Only after a long, long thought, did I give the brother my answer.

What answer I gave is not of the interest of this writing. Nor is what happened after that ‘test’. What is important however was the pertinence and importance of that seemingly small event, of which I only realised after quite a while.

Islam urges its followers to learn and to follow the religion. But Islam does not teach blind following of any person, sect or organisation.

While the belief of a person or the visions of an organisation may change, Islam and its principles will always be the same.

No person (or organisation) is infallible, but Islam and the message of God will stay true. Allah says in the Qur’an, the meaning of which: “Verily it is We Who have sent down the Qur’an and surely We will guard it.” (TMQ 15:9)
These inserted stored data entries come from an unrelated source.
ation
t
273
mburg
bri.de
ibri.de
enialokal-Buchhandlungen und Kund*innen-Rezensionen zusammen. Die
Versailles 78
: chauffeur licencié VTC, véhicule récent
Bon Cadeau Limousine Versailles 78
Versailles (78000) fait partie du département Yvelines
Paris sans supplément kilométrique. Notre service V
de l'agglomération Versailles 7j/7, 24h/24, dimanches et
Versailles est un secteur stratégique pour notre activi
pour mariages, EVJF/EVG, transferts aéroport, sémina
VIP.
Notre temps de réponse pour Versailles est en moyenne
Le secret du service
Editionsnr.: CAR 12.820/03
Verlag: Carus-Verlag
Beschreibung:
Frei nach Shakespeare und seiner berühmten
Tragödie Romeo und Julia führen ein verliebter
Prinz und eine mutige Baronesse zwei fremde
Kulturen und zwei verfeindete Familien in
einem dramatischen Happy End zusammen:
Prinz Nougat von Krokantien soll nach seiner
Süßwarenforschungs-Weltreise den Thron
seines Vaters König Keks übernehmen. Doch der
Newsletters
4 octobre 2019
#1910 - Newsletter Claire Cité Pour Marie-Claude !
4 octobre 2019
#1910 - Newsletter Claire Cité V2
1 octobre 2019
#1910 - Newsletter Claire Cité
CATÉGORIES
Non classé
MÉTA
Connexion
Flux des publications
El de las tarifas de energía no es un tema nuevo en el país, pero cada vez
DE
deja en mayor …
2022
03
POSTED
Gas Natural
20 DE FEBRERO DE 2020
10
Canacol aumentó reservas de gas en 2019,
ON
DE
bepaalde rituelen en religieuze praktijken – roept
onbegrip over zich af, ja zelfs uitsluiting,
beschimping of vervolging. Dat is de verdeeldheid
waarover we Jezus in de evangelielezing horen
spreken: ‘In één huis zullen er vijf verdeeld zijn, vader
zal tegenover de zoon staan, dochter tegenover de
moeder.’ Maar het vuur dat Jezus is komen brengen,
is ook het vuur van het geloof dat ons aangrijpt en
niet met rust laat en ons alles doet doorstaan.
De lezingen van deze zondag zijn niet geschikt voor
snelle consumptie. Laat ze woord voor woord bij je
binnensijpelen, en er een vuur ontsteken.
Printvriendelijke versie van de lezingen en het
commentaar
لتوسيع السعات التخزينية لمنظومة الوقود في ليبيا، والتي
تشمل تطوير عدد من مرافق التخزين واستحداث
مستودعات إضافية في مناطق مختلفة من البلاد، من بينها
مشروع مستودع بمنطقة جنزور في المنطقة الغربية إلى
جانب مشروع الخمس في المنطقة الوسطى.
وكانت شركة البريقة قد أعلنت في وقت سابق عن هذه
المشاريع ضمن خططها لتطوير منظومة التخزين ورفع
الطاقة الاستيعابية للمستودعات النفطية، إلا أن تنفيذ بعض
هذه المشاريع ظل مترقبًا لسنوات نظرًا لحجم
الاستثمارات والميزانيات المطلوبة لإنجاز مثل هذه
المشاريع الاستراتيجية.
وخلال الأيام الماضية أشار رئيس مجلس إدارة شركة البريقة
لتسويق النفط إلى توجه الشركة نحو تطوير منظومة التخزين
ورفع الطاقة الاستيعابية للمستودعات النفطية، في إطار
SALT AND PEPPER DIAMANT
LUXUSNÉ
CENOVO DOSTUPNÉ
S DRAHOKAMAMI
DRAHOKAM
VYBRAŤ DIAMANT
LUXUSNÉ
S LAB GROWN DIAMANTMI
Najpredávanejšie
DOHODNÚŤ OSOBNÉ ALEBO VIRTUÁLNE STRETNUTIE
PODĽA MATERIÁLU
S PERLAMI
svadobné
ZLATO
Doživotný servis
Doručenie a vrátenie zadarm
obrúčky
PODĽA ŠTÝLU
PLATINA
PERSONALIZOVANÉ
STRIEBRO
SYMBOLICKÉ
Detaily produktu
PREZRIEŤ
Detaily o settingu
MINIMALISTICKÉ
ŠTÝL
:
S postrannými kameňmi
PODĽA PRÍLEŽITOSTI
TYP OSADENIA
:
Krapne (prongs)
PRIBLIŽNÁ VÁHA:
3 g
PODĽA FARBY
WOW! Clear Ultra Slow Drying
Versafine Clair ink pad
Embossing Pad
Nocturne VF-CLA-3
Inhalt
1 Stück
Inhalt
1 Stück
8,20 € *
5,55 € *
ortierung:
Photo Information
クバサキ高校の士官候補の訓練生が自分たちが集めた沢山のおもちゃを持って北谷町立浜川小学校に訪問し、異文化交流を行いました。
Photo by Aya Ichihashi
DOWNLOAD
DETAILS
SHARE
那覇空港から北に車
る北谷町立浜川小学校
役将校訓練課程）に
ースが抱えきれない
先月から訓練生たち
One of the great companions Sayyidina Ali had said: “Do not seek to know the truth according to other people. Rather first come to know the truth — and only then will you recognise its people.” [A saying attributed to Ali ibn Abi Talib, quoted here as cited by Al-Imam Al-Ghazzali in his work Munqidh min al-Dalal]
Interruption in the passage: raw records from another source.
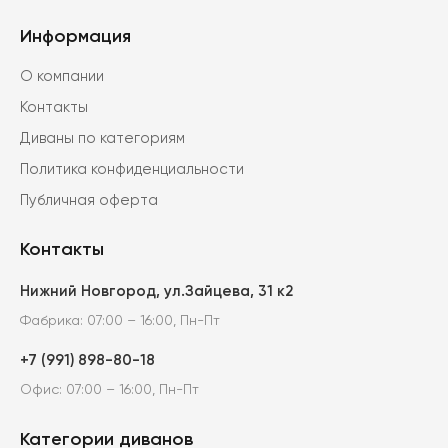
ара.
Информация
О компании
Контакты
Диваны по категориям
Политика конфиденциальности
Публичная оферта
Контакты
Нижний Новгород, ул.Зайцева, 31 к2
Фабрика: 07:00 – 16:00, Пн-Пт
+7 (991) 898-80-18
Офис: 07:00 – 16:00, Пн-Пт
Категории диванов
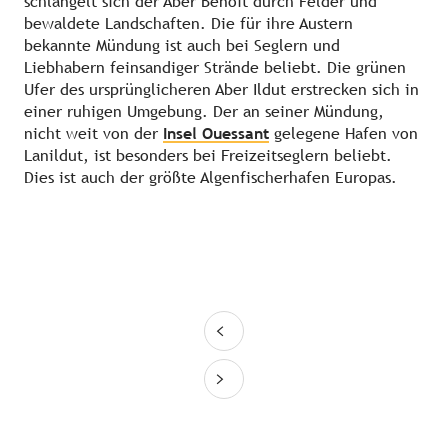
schlängelt sich der Aber Benoît durch Felder und
bewaldete Landschaften. Die für ihre Austern
bekannte Mündung ist auch bei Seglern und
Liebhabern feinsandiger Strände beliebt. Die grünen
Ufer des ursprünglicheren Aber Ildut erstrecken sich in
einer ruhigen Umgebung. Der an seiner Mündung,
nicht weit von der
Insel Ouessant
gelegene Hafen von
Lanildut, ist besonders bei Freizeitseglern beliebt.
Dies ist auch der größte Algenfischerhafen Europas.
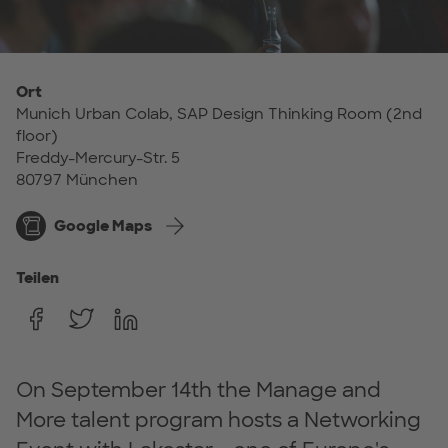
Ort
Munich Urban Colab, SAP Design Thinking Room (2nd
floor)
Freddy-Mercury-Str. 5
80797 München
Google Maps
Teilen
On September 14th the Manage and
More talent program hosts a Networking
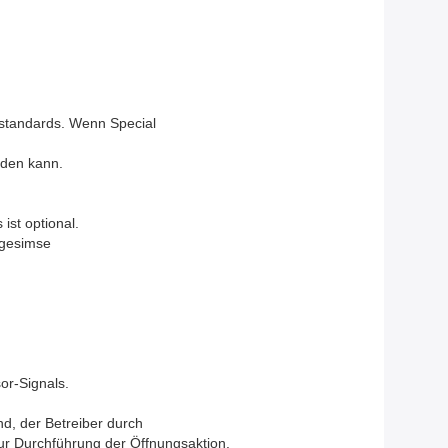
zstandards. Wenn Special
rden kann.
st optional.
hgesimse
sor-Signals.
d, der Betreiber durch
ur Durchführung der Öffnungsaktion.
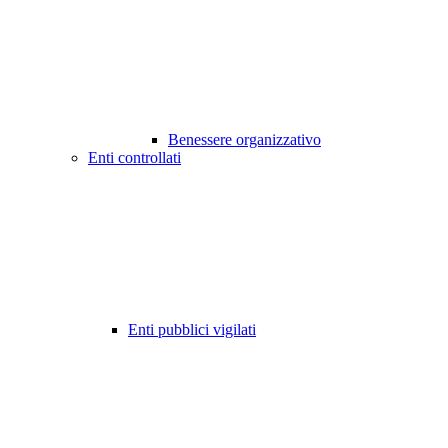
Benessere organizzativo
Enti controllati
Enti pubblici vigilati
So if my allegiance was to a person or to an organisation, this allegiance would only hold if that person or organisation would keep to the true teachings. But if my allegiance is to Islam, I know that Islam is true and will remain true.

The moment my organisational leaders say something which is against the teaching, I will not hesitate to correct them. The moment my organisation goes to a different direction, I will not hesitate to leave.

Thus by understanding this, there should be:

  • No blind following or allegiance to a person or a group or a party.
  • No-one being afraid to speak against a leader who is at error, even though that might cost him a position (including that of a Deputy Prime Minister)
  • No such motto as: “I am forever with this party (a good example in Malay is ‘UMNO Dulu, Kini dan Selamanya’)”
  • No vilifying of those who wish to leave a group when they feel they no longer share the group’s ideologies or direction (such as those leaving PAS and forming the ‘Gerakan Harapan Baru’ movement)

The question was put to me 17 years ago. I am now a member of a different organisation (but which adopts exactly the same principles as that which I joined back in the UK). I don’t wish to write names here of as the names are not important, but the message is.

I wish more of the sincere workers of Islam could adopt the same understanding (not necessarily by joining my current organisation), see beyond the partisan and organisational boundaries, leaving behind the vilification and name-calling, and focussing on our core and shared agenda, such as spreading the message of Islam, working towards a compassionate society, and calling for a just, transparent government.

Each worker of an Islamic organisation should be able to answer the very question that was put to me, “Am I willing to leave this organisation for something which is better?”

And to answer this, he or she should ask, “Am I standing by the truth, or am I standing by my group?”